Kintor’s Antiviral Demonstrates Broad Protection in Mild to Moderate COVID-19

The data demonstrated that the drug, when given to the patients for more than seven days, offered a protection rate of 100%.

Suzhou, China-based Kintor Pharmaceutical announced topline results from its Phase III MRCT trial of proxalutamide in outpatients with mild to moderate COVID-19. The study evaluated the patients regardless of vaccination status or risk factors.

The data demonstrated that the drug, when given to the patients for more than seven days, offered a protection rate of 100%. It reduced hospitalization or death in COVID-19 patients, notably in the middle-aged and elderly with high-risk factors.

Proxalutamide is an ACE2 and TMPRSS2 inhibitor. ACE2 is the primary receptor on human cells that allows the SARS-CoV-2 virus to latch on and enter the cell. The virus uses TMPRSS2 for S protein priming, which is to say, it activates the virus’s S protein. Inhibiting both of these protein receptors stalls the virus’s ability to enter and infect cells. And by promoting the clearance of the virus it decreases inflammation by activating the Nrf2 pathway, which prevents overproduction of IL-6, proinflammatory cytokines and chemokines.

“The topline data of this pivotal study demonstrates the clinical efficacy of proxalutamide in the mostly U.S. COVID-19 population with a significant reduction of hospitalization and death rate in patients,” stated Dr. Tong Youzhi, founder, chairman and chief executive officer of Kintor.

Youzhi went on to say, “It is important to note that proxalutamide has showed COVID-19 viral load reduction against both Delta and Omicron variants, which is important as new variants continue to arise. The continued increase in COVID-19 cases serves as a reminder that the world urgently needs effective and safe oral drugs with different mechanisms of action.”

The company plans to apply for emergency use authorization in the U.S., and the equivalent in China and other countries.

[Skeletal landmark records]
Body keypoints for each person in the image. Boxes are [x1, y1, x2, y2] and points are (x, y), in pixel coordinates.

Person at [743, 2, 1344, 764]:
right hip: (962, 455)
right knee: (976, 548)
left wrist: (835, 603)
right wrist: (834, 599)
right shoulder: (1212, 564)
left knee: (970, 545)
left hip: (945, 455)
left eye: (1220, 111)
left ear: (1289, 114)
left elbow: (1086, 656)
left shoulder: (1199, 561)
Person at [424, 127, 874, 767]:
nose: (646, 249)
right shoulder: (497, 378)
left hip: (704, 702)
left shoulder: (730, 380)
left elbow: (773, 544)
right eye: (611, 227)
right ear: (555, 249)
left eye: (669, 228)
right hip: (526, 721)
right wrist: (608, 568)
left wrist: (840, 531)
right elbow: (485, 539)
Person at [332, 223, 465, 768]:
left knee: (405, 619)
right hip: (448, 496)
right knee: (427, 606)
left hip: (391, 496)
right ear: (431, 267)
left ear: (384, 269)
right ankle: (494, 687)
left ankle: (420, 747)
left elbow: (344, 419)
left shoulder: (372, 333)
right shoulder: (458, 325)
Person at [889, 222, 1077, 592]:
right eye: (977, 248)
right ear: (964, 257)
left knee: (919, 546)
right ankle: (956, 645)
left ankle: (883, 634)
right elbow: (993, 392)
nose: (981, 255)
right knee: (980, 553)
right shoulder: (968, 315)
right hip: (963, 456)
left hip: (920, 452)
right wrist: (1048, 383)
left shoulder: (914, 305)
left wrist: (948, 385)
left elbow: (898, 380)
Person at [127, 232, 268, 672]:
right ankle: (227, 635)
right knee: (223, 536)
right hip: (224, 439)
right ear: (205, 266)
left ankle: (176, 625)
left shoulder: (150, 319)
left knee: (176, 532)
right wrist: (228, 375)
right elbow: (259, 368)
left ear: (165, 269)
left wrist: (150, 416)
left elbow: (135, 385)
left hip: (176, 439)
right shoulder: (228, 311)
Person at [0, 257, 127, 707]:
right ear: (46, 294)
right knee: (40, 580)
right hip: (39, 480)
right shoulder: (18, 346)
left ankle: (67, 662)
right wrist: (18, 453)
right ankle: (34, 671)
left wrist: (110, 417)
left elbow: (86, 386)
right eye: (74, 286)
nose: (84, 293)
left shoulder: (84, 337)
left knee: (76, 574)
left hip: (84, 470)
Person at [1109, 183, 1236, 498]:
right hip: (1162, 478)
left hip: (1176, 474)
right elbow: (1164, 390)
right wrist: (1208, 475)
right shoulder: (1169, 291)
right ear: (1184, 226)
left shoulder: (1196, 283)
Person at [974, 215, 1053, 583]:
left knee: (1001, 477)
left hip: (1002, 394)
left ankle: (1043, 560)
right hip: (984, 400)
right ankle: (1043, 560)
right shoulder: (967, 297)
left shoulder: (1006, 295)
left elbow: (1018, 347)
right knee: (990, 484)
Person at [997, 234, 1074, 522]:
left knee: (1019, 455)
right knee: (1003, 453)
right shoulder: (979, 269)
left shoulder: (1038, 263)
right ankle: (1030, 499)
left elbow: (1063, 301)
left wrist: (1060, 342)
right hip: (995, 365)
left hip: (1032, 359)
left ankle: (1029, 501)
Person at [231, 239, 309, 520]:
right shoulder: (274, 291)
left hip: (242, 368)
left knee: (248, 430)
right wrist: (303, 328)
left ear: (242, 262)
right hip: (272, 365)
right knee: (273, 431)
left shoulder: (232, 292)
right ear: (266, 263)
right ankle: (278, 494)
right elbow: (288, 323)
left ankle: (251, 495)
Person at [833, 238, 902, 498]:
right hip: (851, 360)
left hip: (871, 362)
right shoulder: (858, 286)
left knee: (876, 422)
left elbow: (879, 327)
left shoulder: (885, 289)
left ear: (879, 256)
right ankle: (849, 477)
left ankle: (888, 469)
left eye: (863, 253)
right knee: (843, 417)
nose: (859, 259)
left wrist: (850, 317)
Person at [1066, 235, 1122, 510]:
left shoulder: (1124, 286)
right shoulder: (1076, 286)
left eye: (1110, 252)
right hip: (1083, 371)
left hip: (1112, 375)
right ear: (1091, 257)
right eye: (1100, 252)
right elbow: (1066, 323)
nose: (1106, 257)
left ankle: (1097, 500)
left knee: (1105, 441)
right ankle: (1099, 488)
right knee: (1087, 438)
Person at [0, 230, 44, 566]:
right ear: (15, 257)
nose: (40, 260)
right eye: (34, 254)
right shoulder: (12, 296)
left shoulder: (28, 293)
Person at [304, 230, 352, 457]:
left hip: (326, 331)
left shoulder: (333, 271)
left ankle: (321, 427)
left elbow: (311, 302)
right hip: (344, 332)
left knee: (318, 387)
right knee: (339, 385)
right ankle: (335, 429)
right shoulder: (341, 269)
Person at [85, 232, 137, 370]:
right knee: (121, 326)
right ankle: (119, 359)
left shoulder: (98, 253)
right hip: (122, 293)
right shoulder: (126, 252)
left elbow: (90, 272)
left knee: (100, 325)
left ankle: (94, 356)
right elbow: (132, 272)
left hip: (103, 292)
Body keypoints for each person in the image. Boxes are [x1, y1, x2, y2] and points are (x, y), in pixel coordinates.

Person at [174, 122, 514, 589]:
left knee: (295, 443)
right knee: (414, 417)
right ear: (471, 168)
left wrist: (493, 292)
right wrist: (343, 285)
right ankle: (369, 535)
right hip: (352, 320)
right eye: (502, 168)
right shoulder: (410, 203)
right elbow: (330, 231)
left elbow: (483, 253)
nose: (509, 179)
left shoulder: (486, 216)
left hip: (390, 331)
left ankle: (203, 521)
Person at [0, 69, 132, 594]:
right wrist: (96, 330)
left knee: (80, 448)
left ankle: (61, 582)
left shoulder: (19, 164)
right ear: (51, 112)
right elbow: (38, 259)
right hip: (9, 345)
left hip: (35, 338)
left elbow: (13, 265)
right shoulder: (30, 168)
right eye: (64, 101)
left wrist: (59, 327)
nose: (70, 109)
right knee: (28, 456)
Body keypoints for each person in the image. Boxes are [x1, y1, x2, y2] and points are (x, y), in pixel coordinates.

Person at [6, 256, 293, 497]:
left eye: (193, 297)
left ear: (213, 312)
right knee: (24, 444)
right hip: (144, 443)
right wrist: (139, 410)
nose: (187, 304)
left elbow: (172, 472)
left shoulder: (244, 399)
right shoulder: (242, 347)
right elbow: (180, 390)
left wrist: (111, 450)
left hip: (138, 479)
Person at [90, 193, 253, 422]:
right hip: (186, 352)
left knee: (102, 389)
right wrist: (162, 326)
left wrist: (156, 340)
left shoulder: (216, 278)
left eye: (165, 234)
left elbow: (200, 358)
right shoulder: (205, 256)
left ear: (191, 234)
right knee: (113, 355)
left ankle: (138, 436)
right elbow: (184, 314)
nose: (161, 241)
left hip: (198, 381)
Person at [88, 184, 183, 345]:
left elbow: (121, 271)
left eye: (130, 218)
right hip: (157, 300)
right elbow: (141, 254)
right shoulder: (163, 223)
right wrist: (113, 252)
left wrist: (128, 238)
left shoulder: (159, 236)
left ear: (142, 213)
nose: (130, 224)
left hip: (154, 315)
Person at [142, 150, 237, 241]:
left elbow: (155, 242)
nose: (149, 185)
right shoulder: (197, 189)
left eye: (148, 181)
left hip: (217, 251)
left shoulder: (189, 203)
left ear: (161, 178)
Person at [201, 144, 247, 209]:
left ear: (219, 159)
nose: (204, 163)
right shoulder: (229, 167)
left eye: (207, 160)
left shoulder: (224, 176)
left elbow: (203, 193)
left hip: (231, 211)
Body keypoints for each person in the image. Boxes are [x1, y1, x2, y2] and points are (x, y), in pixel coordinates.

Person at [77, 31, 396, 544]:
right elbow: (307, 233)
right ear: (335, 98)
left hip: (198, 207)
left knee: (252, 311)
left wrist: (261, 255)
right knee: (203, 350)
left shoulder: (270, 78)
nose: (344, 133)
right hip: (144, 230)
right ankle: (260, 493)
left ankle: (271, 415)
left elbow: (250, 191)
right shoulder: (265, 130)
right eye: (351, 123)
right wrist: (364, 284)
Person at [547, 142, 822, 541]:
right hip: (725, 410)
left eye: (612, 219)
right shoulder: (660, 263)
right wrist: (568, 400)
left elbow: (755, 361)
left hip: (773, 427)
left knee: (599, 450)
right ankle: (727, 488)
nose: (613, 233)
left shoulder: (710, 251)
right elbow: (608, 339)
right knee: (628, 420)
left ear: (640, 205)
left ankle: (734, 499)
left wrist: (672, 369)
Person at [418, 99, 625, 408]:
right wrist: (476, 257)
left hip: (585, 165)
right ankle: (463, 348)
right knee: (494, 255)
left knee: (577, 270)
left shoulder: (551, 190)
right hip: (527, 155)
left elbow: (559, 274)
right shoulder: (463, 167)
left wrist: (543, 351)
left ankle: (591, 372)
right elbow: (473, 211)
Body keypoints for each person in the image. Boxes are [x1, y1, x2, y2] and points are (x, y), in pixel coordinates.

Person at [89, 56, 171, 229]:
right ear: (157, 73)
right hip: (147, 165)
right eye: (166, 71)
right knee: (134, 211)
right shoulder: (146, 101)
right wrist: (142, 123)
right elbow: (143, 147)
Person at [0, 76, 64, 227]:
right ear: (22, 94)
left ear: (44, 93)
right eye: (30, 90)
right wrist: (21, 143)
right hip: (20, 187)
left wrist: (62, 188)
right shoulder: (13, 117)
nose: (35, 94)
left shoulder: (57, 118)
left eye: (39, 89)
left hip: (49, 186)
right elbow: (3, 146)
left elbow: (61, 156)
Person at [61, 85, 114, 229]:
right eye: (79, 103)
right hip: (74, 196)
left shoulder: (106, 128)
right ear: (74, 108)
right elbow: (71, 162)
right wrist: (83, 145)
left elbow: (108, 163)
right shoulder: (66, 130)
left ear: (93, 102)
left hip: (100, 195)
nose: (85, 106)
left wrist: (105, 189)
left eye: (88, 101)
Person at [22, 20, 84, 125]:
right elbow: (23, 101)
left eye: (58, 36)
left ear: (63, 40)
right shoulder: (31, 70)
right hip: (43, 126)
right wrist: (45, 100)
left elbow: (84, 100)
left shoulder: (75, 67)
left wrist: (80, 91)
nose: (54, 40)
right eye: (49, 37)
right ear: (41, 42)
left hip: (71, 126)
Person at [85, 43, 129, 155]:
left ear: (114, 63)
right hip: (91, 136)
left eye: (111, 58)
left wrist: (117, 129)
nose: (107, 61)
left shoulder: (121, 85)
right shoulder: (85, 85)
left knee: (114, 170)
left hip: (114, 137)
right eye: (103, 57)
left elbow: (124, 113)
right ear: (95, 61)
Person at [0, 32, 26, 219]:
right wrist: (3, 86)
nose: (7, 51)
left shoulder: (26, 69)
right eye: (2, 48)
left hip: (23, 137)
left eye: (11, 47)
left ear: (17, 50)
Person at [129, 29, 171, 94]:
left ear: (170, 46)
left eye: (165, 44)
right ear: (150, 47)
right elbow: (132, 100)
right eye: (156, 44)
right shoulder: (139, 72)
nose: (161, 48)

[Problem]: Reproduce the part of the proxalutamide article starting with "Suzhou, China-based Kintor" and going on through "or risk factors.". These records are separate from the proxalutamide article.

[Solution to this problem]:
Suzhou, China-based Kintor Pharmaceutical announced topline results from its Phase III MRCT trial of proxalutamide in outpatients with mild to moderate COVID-19. The study evaluated the patients regardless of vaccination status or risk factors.